CONSIGNE A »
D'après l'article sur les divorcés remariés en Afrique, vers quelles prières Francine se tourne-t-elle désormais ?
CONSIGNE B »
Dans l'article sur les divorcés remariés en Afrique, recopiez sans rien changer le passage qui va de « En Afrique comme ailleurs, de » à « peut-elle leur proposer ? ».

EXTRAIT CHOISI »

┄┄┄┄┄┄

Afrique


« J’ai l’impression d’être une pestiférée » :
quelle pastorale pour les divorcés remariés en Afrique ?


Une jeune dame pensive, au balcon de son appartement/Illustration/Guy Aimé Eblotié/LCA

En Afrique comme ailleurs, de nombreux catholiques qui ont eu un premier mariage religieux, ont ensuite civilement divorcé avant de se remarier. Cette situation qui provoque généralement une privation des sacrements est parfois douloureusement vécue par les principaux concernés qui peuvent se sentir exclus de l’Église. Quel accompagnement pastoral l’Église en Afrique peut-elle leur proposer ?

« Je suis catholique mais je ne vais plus à l’église sauf pour les obsèques de mes proches », confesse Marie-Lyne, retraitée ivoirienne de 67 ans. « J’ai divorcé de mon premier époux car la situation était devenue intenable puisqu’il était alcoolique. Je me suis ensuite remariée avec un homme lui-même divorcé. J’allais à l’église, j’étais impliquée dans des associations catholiques mais le fait de ne plus avoir droit à la communion faisait que je me sentais stigmatisée. »

« Dans mon histoire, je suis une victime collatérale, raconte Francine, une enseignante sénégalaise vivant à Dakar. Je ne suis personnellement pas divorcée mais mon mari était divorcé depuis 7 ans quand nous nous sommes mariés. Comme son premier mariage a été sacramentel, le nôtre n’est pas reconnu par l’Église. Je vais toujours à l’église mais je suis plus discrète, je m’assois derrière. J’ai parfois l’impression d’être une pestiférée. » La quadragénaire préfère désormais l’adoration du Saint-Sacrement et la prière du rosaire. « Ce sont deux prières personnelles. Je ne me sens pas jugée. »

En Afrique comme ailleurs, le divorce n’épargne pas les catholiques. Comme Marie-Lyne et Francine, de nombreux catholiques africains divorcés ont choisi de refaire leur vie. Mais choisir de se remarier civilement après un premier mariage sacramentel revient à être privé des sacrements.

┄┄┄┄┄┄

ENTRÉES PRÉSENTÉES »
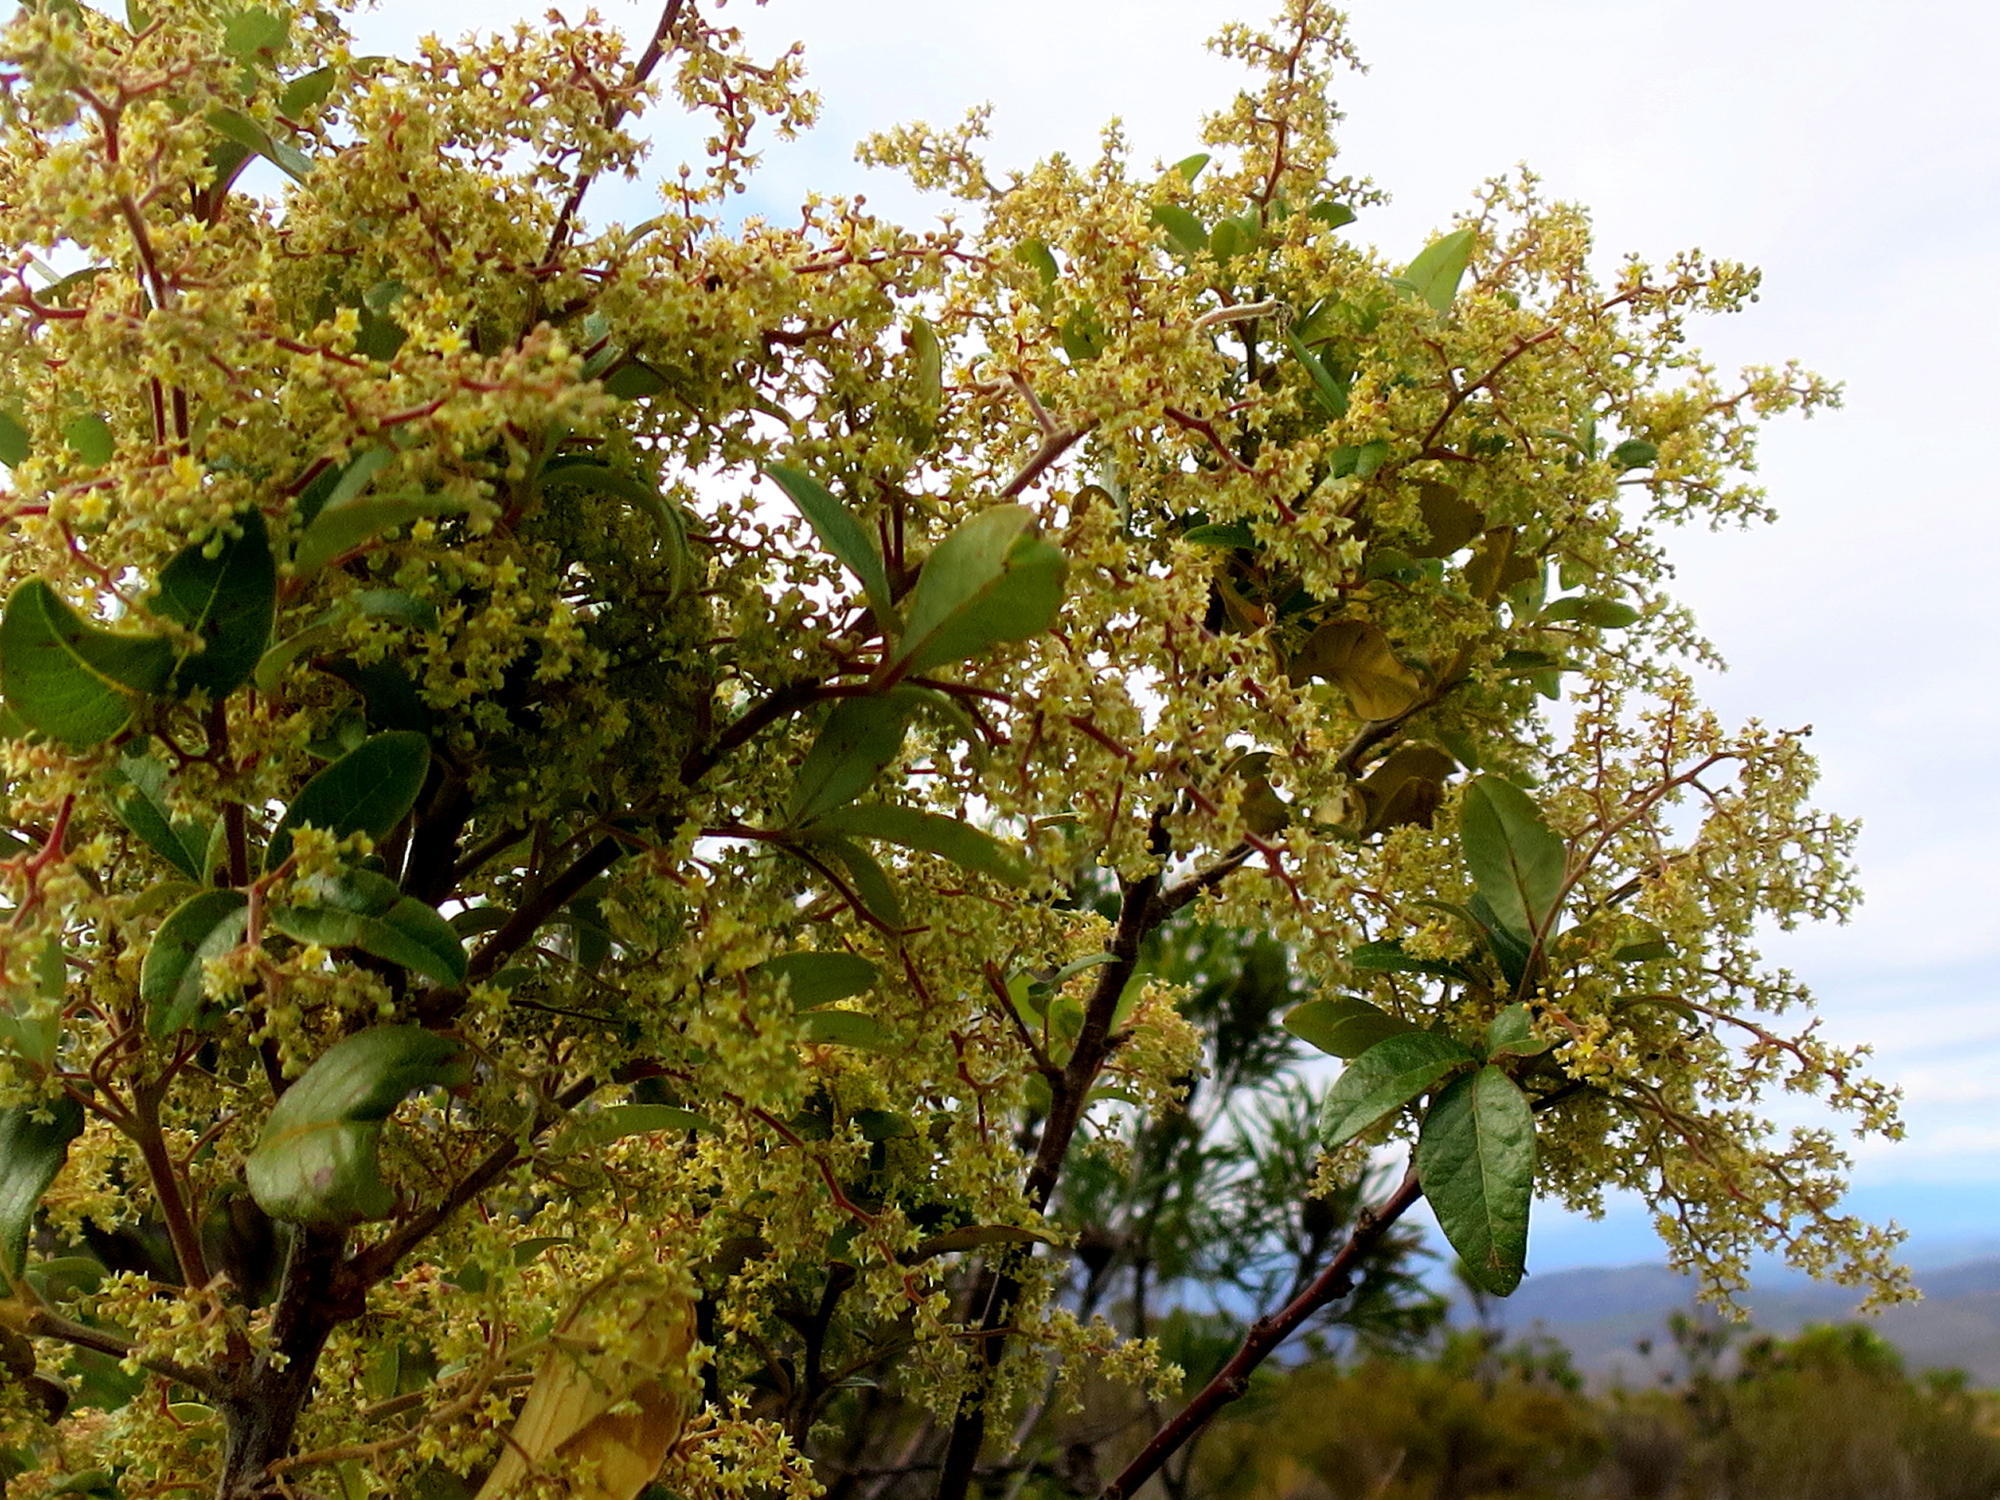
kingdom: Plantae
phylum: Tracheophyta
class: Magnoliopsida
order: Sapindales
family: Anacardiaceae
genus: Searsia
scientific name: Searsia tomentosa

┄┄┄┄┄┄

CORRIGÉ A »
L'adoration du Saint-Sacrement et la prière du rosaire.

CORRIGÉ B »
En Afrique comme ailleurs, de nombreux catholiques qui ont eu un premier mariage religieux, ont ensuite civilement divorcé avant de se remarier. Cette situation qui provoque généralement une privation des sacrements est parfois douloureusement vécue par les principaux concernés qui peuvent se sentir exclus de l’Église. Quel accompagnement pastoral l’Église en Afrique peut-elle leur proposer ?